Coronavirus testing began slowly for lack of staff and facilities and has now passed 20,000 a day. Epidemiological tests are much slower and still short of manpower.
This week, too, Betar Ilit, a small town of 60,000 souls, was placed in a week’s lockdown on Wednesday. The citizens complained that unless the 280 confirmed cases were evacuated, this figure would double and treble in no time, since most belonged to large families living in small cramped apartments. This course was neglected.
Netanyahu’s circumstances have changed radically since he successfully led the country out of the covid-19 crisis in the first two months of the outbreak. He was unchallenged then, when he led the battle against an unknown enemy in nightly broadcasts to the nation, backed up solidly by a compliant Health Ministry. As head of a caretaker government, he was not bound by the Knesset for exercising emergency powers. The public was shocked by an unfamiliar enemy into docilely obeying the stay-at-home rules.

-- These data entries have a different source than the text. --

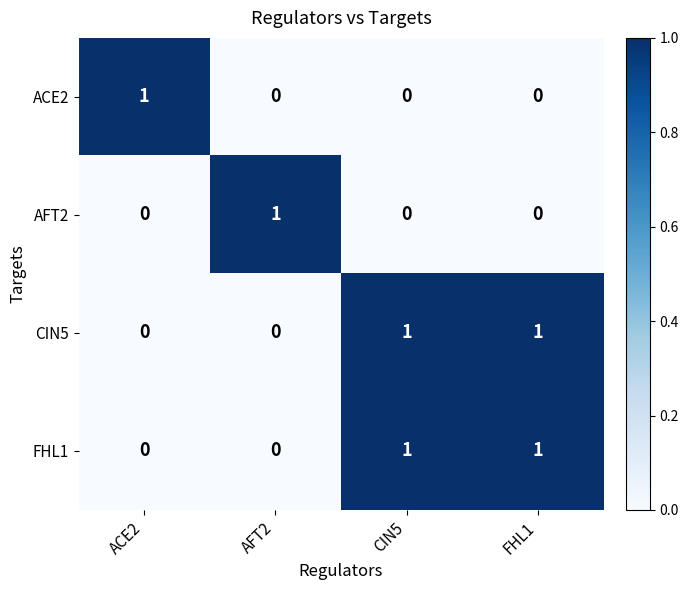

True or false: ACE2 has a value of 1 at ACE2.

True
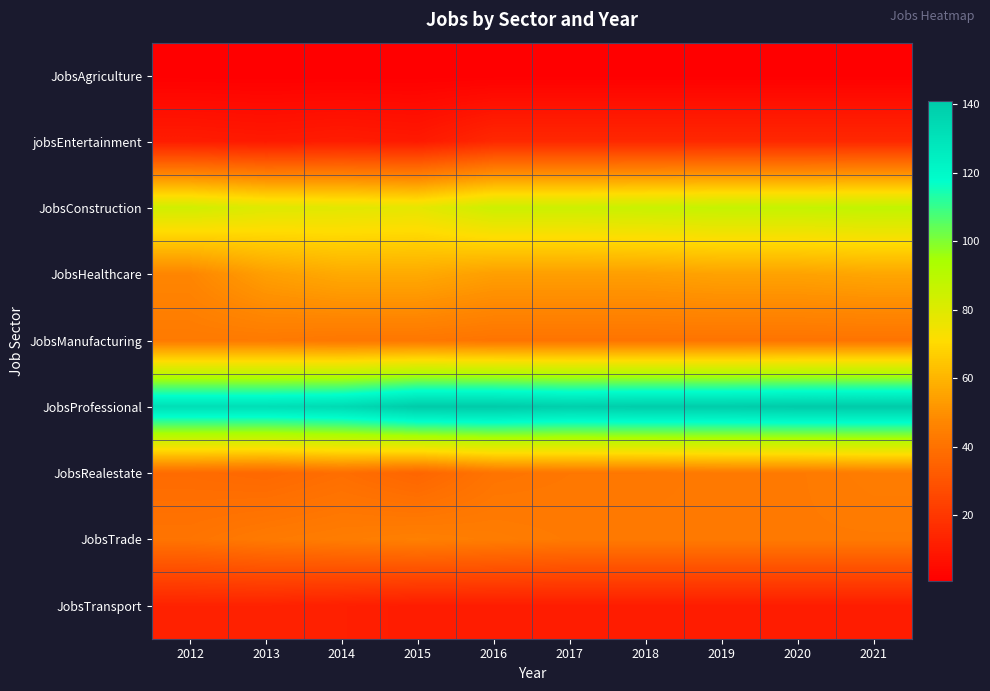

Reading right to left, transcribe all the data shown in this chart.

JobsAgriculture: 2021=1	2020=1	2019=1	2018=1	2017=1	2016=1	2015=1	2014=1	2013=1	2012=1
jobsEntertainment: 2021=15	2020=15	2019=15	2018=15	2017=15	2016=15	2015=10	2014=11	2013=10	2012=11
JobsConstruction: 2021=88	2020=87	2019=87	2018=86	2017=85	2016=85	2015=78	2014=79	2013=80	2012=84
JobsHealthcare: 2021=56	2020=55	2019=55	2018=54	2017=54	2016=54	2015=57	2014=57	2013=54	2012=47
JobsManufacturing: 2021=41	2020=41	2019=41	2018=41	2017=41	2016=41	2015=42	2014=42	2013=43	2012=43
JobsProfessional: 2021=141	2020=141	2019=140	2018=140	2017=139	2016=141	2015=141	2014=134	2013=132	2012=132
JobsRealestate: 2021=44	2020=43	2019=43	2018=42	2017=42	2016=41	2015=36	2014=39	2013=37	2012=38
JobsTrade: 2021=43	2020=43	2019=43	2018=43	2017=43	2016=44	2015=45	2014=44	2013=43	2012=41
JobsTransport: 2021=11	2020=11	2019=11	2018=11	2017=11	2016=11	2015=11	2014=12	2013=13	2012=13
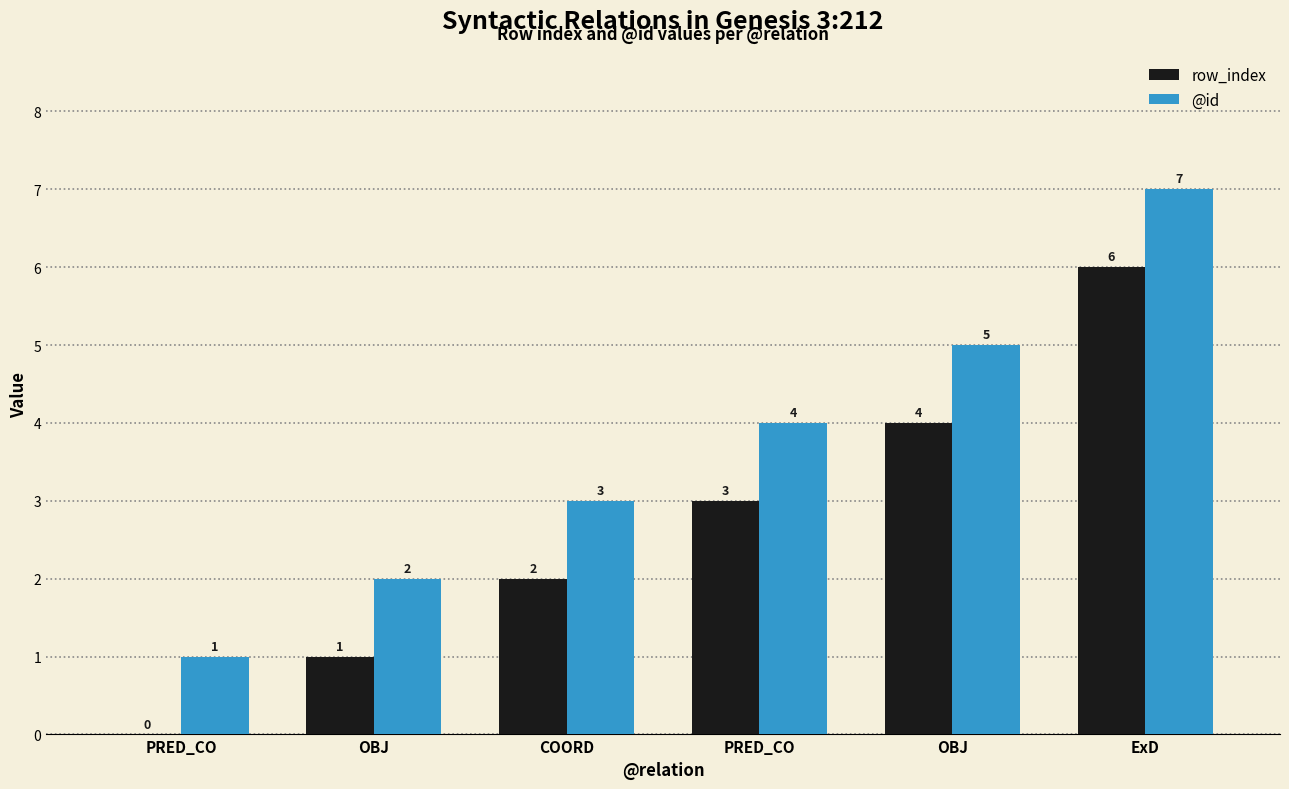

The row_index series shows 2 at OBJ. True or false?

False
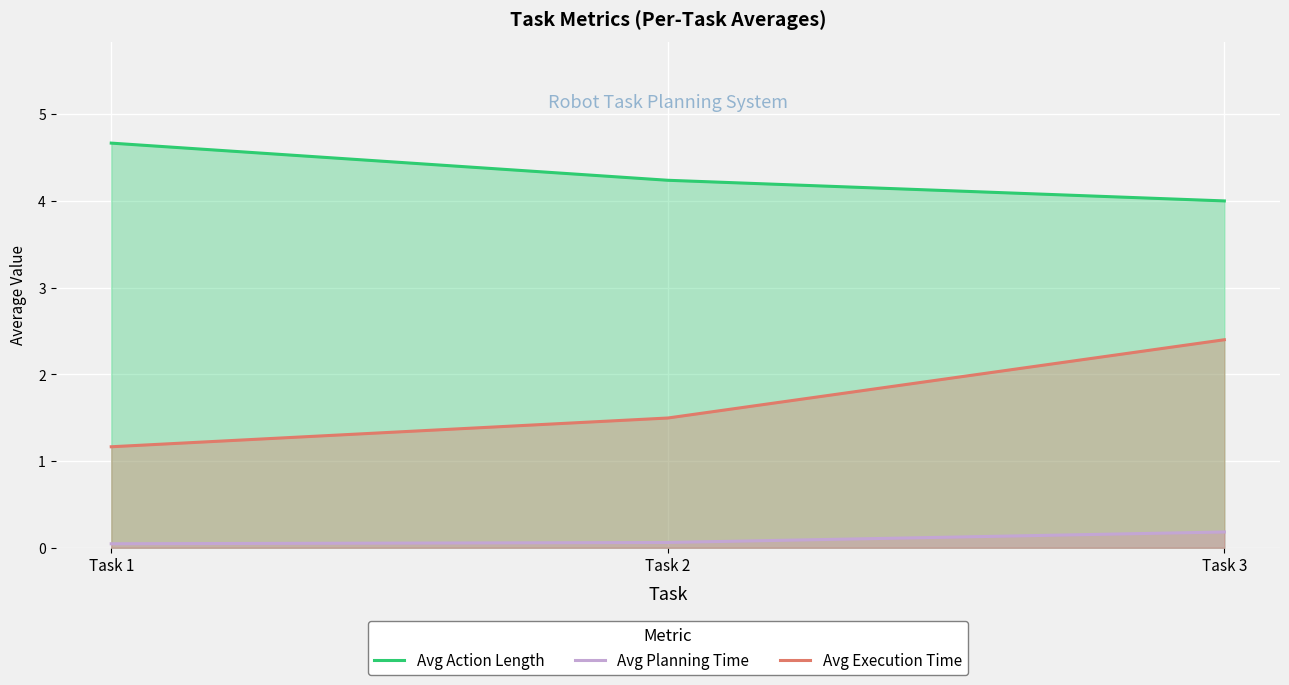

Reading left to right, what are all the values shown in this chart?

Avg Action Length: Task 1=4.7	Task 2=4.2	Task 3=4.0
Avg Planning Time: Task 1=0.0	Task 2=0.1	Task 3=0.2
Avg Execution Time: Task 1=1.2	Task 2=1.5	Task 3=2.4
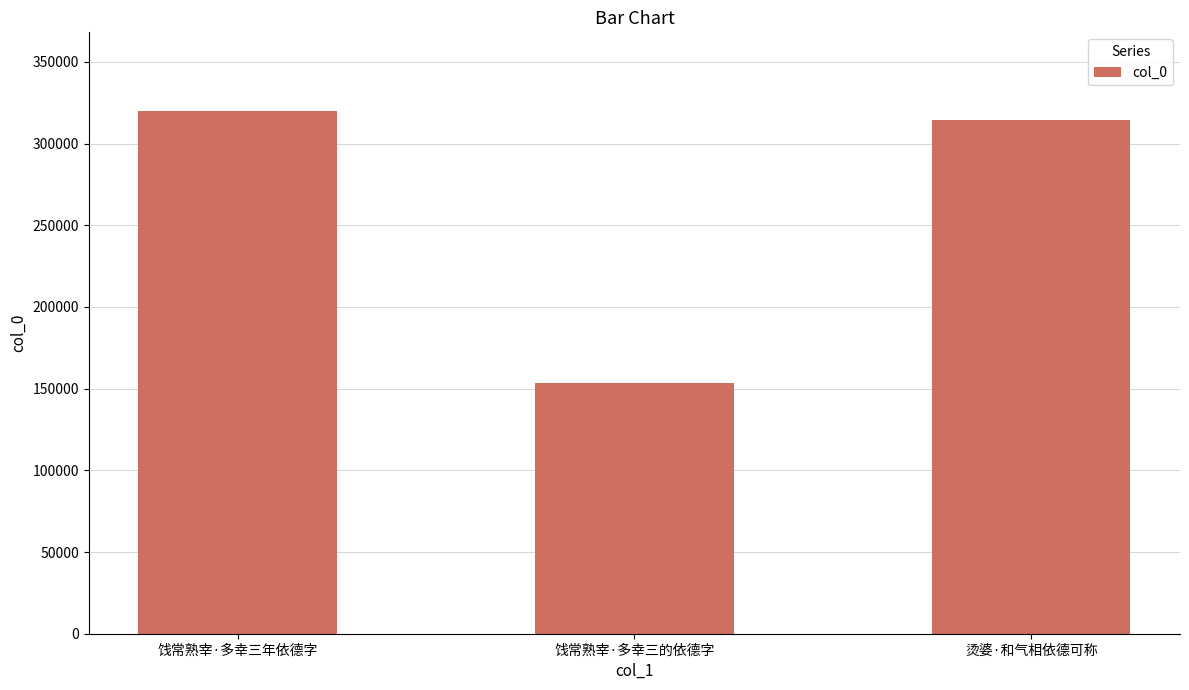

What is the sum of the values at 烫婆·和气相依德可称 and 饯常熟宰·多幸三的依德字?

467521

Buoyed up by the steep decline in infection figures, Netanyahu responded to pressing demands to re-open the economy, businesses, schools and public transport. Ecstatic citizens opened their doors to free movement, threw away their masks, and celebrated by crowding restaurants and cafes and dancing at big weddings. Hospitals closed their coronavirus wards.
In May, Netanyu’s Likud and Benny Gantz’s Kahol Lavan formed a coalition government and Netanyahu busied himself with a bid to get the annexation of a part of the West Bank off the ground.

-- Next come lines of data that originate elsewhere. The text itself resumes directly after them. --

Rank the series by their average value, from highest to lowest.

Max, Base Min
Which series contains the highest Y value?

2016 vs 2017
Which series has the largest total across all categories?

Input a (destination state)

All these actions were ominously premature. Covid-19 had not gone away. It had only regrouped and was creeping up for a bigger assault in the last two weeks of June. By then, Netanyahu was forced to push his decisions past a conflicted, elephantine government of 36 ministers and a parliamentary opposition raring to show its mettle. On July 3, before imposing restrictions for combating the surging spread of coronavirus, the prime minister had to ask the Knesset for a special measure to allow government to respond swiftly without waiting for advance parliamentary sanction. This took three precious days. When he was criticized for circumventing democratic institutions, Netanyahu cited other democracies which had resorted to emergency regulations in times of war.
The experts expect coronovirus to be around for another year or even more. The unwieldy, shambling government and its departments must revise their rigid attitudes and reform to dispel the people’s spreading mood of hopelessness and distrust. Without close public cooperation in observing health rules, coronavirus will not be subdued sufficiently for the country to return to a semblance of normality. Huge amounts of compensation that eventually reach the jobless and ruined business owners will calm some of the disaffection. Capital will also have to be laid out to stimulate economic recovery and ward off or minimize a recession.